• _What the exercise asks_
Translate into Spanish the following sentence from the article on the women's 1500 metres speed skating race: "Elena Møller-Rigas of Denmark set a new national junior record in the B division."

• _Extract to read_
= 2014–15 ISU Speed Skating World Cup – World Cup 5 – Women's 1500 metres =

The women's 1500 metres race of the 2014–15 ISU Speed Skating World Cup 5, arranged in the Vikingskipet arena in Hamar, Norway, was held on 31 January 2015.

Heather Richardson of the United States won, followed by Brittany Bowe of the United States in second place, and Marije Joling of the Netherlands in third place. Carlijn Achtereekte of the Netherlands won Division B.

Elena Møller-Rigas of Denmark set a new national junior record in the B division.

==Results==
The race took place on Saturday, 31 January, with Division B scheduled in the morning session, at 09:15, and Division A scheduled in the afternoon session, at 14:00.

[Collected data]

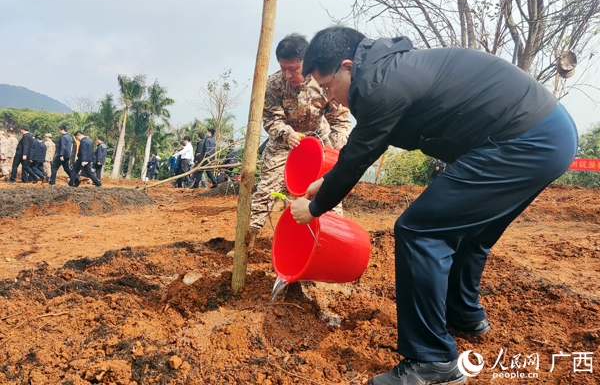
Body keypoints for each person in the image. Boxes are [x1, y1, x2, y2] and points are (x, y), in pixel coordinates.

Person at [290, 26, 578, 385]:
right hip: (551, 133)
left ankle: (432, 360)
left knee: (419, 231)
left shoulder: (376, 84)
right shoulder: (390, 68)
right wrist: (323, 185)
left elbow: (358, 157)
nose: (331, 98)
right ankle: (464, 314)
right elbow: (361, 151)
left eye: (328, 85)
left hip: (523, 139)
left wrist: (315, 209)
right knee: (469, 234)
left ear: (347, 66)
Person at [232, 34, 352, 258]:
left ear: (305, 62)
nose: (289, 75)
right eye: (284, 68)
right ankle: (246, 245)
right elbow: (270, 119)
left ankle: (336, 245)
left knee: (330, 191)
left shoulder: (323, 80)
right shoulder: (274, 84)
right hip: (285, 142)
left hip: (319, 142)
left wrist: (335, 150)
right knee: (266, 190)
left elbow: (341, 120)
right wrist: (286, 134)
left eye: (294, 69)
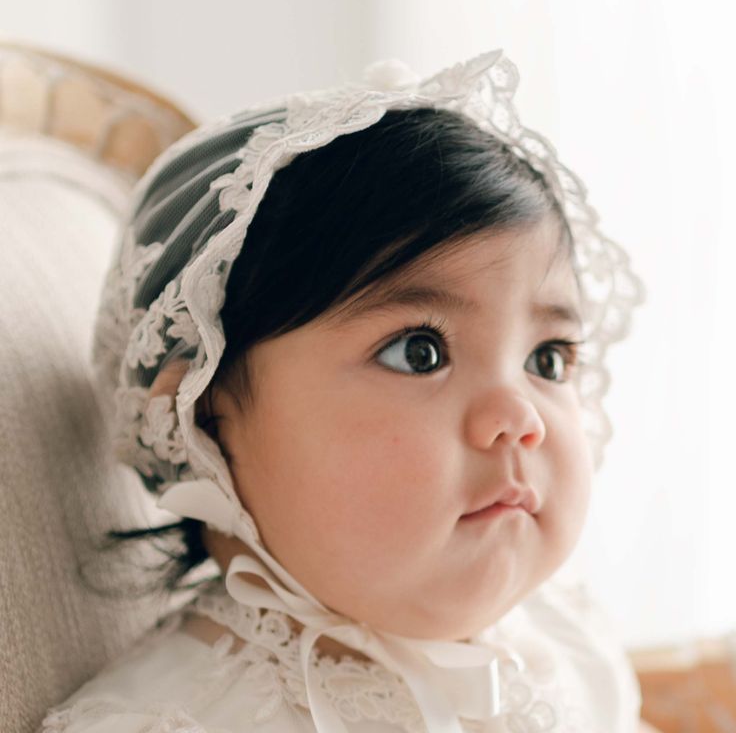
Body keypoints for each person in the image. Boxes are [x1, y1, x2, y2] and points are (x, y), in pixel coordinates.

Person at [40, 51, 655, 732]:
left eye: (548, 358)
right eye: (420, 352)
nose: (519, 418)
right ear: (202, 419)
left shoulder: (567, 647)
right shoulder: (173, 721)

• _Solution for this problem_
Elena Møller-Rigas, de Dinamarca, estableció un nuevo récord nacional júnior en la división B.